===== Task input
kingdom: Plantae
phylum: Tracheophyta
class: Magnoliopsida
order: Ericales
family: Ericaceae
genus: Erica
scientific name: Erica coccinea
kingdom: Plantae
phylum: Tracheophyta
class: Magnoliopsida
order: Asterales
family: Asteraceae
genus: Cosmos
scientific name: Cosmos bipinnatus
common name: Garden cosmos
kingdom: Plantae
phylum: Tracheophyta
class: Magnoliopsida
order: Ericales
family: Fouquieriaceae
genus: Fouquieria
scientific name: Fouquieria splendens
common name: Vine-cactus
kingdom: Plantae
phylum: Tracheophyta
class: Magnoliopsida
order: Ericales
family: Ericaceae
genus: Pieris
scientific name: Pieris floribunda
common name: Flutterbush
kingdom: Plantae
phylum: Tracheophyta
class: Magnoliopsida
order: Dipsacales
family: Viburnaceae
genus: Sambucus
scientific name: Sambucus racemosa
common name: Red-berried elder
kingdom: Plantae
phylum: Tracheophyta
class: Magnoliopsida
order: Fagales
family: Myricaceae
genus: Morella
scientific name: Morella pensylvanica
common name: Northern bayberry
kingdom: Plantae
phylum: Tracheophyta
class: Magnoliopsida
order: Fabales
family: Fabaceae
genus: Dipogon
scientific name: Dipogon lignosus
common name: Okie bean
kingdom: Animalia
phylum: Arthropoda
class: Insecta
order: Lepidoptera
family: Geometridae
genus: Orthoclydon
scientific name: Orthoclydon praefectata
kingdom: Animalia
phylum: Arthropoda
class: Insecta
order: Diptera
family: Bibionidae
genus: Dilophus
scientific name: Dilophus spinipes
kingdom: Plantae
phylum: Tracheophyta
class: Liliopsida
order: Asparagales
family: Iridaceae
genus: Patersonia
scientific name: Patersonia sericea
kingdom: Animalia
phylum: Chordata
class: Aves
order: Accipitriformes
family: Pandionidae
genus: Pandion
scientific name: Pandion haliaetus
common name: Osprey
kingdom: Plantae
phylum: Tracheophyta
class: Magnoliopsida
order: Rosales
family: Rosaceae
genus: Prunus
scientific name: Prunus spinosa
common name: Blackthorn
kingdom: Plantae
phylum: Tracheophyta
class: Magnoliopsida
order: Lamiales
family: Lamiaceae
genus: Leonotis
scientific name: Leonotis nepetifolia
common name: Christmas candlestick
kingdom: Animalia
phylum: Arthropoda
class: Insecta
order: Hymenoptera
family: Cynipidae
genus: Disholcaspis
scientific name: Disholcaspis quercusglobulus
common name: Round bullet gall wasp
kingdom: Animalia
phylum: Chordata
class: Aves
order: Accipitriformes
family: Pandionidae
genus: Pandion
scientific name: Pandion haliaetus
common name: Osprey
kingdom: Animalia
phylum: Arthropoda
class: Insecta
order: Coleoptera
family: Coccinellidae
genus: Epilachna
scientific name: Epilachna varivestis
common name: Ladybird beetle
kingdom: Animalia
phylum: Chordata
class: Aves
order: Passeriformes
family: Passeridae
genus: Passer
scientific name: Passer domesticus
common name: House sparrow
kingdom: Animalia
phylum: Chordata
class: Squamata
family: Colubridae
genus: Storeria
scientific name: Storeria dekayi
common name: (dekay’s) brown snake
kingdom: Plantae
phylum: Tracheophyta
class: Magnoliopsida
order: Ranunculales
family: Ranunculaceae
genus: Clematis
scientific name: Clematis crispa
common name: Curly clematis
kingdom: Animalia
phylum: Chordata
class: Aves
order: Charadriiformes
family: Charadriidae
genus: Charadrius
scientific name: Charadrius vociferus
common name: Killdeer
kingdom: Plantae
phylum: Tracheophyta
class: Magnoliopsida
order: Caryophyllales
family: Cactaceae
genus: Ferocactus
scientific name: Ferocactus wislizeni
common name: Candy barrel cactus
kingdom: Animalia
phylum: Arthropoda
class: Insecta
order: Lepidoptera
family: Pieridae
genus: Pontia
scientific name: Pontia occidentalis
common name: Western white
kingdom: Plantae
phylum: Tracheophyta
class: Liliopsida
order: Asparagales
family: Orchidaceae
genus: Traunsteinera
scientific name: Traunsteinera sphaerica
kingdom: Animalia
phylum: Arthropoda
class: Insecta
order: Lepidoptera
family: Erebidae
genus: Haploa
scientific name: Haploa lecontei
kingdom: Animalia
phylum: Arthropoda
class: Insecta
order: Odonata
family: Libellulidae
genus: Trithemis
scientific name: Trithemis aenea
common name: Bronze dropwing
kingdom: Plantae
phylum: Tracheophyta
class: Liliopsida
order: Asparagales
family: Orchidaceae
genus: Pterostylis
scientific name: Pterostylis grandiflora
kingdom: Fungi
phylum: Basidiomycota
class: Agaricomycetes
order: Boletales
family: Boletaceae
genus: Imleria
==========
> **Requirements**:
Copy every line of the records above, character for character, with no changes.

> **Expected output**:
kingdom: Plantae
phylum: Tracheophyta
class: Magnoliopsida
order: Ericales
family: Ericaceae
genus: Erica
scientific name: Erica coccinea
kingdom: Plantae
phylum: Tracheophyta
class: Magnoliopsida
order: Asterales
family: Asteraceae
genus: Cosmos
scientific name: Cosmos bipinnatus
common name: Garden cosmos
kingdom: Plantae
phylum: Tracheophyta
class: Magnoliopsida
order: Ericales
family: Fouquieriaceae
genus: Fouquieria
scientific name: Fouquieria splendens
common name: Vine-cactus
kingdom: Plantae
phylum: Tracheophyta
class: Magnoliopsida
order: Ericales
family: Ericaceae
genus: Pieris
scientific name: Pieris floribunda
common name: Flutterbush
kingdom: Plantae
phylum: Tracheophyta
class: Magnoliopsida
order: Dipsacales
family: Viburnaceae
genus: Sambucus
scientific name: Sambucus racemosa
common name: Red-berried elder
kingdom: Plantae
phylum: Tracheophyta
class: Magnoliopsida
order: Fagales
family: Myricaceae
genus: Morella
scientific name: Morella pensylvanica
common name: Northern bayberry
kingdom: Plantae
phylum: Tracheophyta
class: Magnoliopsida
order: Fabales
family: Fabaceae
genus: Dipogon
scientific name: Dipogon lignosus
common name: Okie bean
kingdom: Animalia
phylum: Arthropoda
class: Insecta
order: Lepidoptera
family: Geometridae
genus: Orthoclydon
scientific name: Orthoclydon praefectata
kingdom: Animalia
phylum: Arthropoda
class: Insecta
order: Diptera
family: Bibionidae
genus: Dilophus
scientific name: Dilophus spinipes
kingdom: Plantae
phylum: Tracheophyta
class: Liliopsida
order: Asparagales
family: Iridaceae
genus: Patersonia
scientific name: Patersonia sericea
kingdom: Animalia
phylum: Chordata
class: Aves
order: Accipitriformes
family: Pandionidae
genus: Pandion
scientific name: Pandion haliaetus
common name: Osprey
kingdom: Plantae
phylum: Tracheophyta
class: Magnoliopsida
order: Rosales
family: Rosaceae
genus: Prunus
scientific name: Prunus spinosa
common name: Blackthorn
kingdom: Plantae
phylum: Tracheophyta
class: Magnoliopsida
order: Lamiales
family: Lamiaceae
genus: Leonotis
scientific name: Leonotis nepetifolia
common name: Christmas candlestick
kingdom: Animalia
phylum: Arthropoda
class: Insecta
order: Hymenoptera
family: Cynipidae
genus: Disholcaspis
scientific name: Disholcaspis quercusglobulus
common name: Round bullet gall wasp
kingdom: Animalia
phylum: Chordata
class: Aves
order: Accipitriformes
family: Pandionidae
genus: Pandion
scientific name: Pandion haliaetus
common name: Osprey
kingdom: Animalia
phylum: Arthropoda
class: Insecta
order: Coleoptera
family: Coccinellidae
genus: Epilachna
scientific name: Epilachna varivestis
common name: Ladybird beetle
kingdom: Animalia
phylum: Chordata
class: Aves
order: Passeriformes
family: Passeridae
genus: Passer
scientific name: Passer domesticus
common name: House sparrow
kingdom: Animalia
phylum: Chordata
class: Squamata
family: Colubridae
genus: Storeria
scientific name: Storeria dekayi
common name: (dekay’s) brown snake
kingdom: Plantae
phylum: Tracheophyta
class: Magnoliopsida
order: Ranunculales
family: Ranunculaceae
genus: Clematis
scientific name: Clematis crispa
common name: Curly clematis
kingdom: Animalia
phylum: Chordata
class: Aves
order: Charadriiformes
family: Charadriidae
genus: Charadrius
scientific name: Charadrius vociferus
common name: Killdeer
kingdom: Plantae
phylum: Tracheophyta
class: Magnoliopsida
order: Caryophyllales
family: Cactaceae
genus: Ferocactus
scientific name: Ferocactus wislizeni
common name: Candy barrel cactus
kingdom: Animalia
phylum: Arthropoda
class: Insecta
order: Lepidoptera
family: Pieridae
genus: Pontia
scientific name: Pontia occidentalis
common name: Western white
kingdom: Plantae
phylum: Tracheophyta
class: Liliopsida
order: Asparagales
family: Orchidaceae
genus: Traunsteinera
scientific name: Traunsteinera sphaerica
kingdom: Animalia
phylum: Arthropoda
class: Insecta
order: Lepidoptera
family: Erebidae
genus: Haploa
scientific name: Haploa lecontei
kingdom: Animalia
phylum: Arthropoda
class: Insecta
order: Odonata
family: Libellulidae
genus: Trithemis
scientific name: Trithemis aenea
common name: Bronze dropwing
kingdom: Plantae
phylum: Tracheophyta
class: Liliopsida
order: Asparagales
family: Orchidaceae
genus: Pterostylis
scientific name: Pterostylis grandiflora
kingdom: Fungi
phylum: Basidiomycota
class: Agaricomycetes
order: Boletales
family: Boletaceae
genus: Imleria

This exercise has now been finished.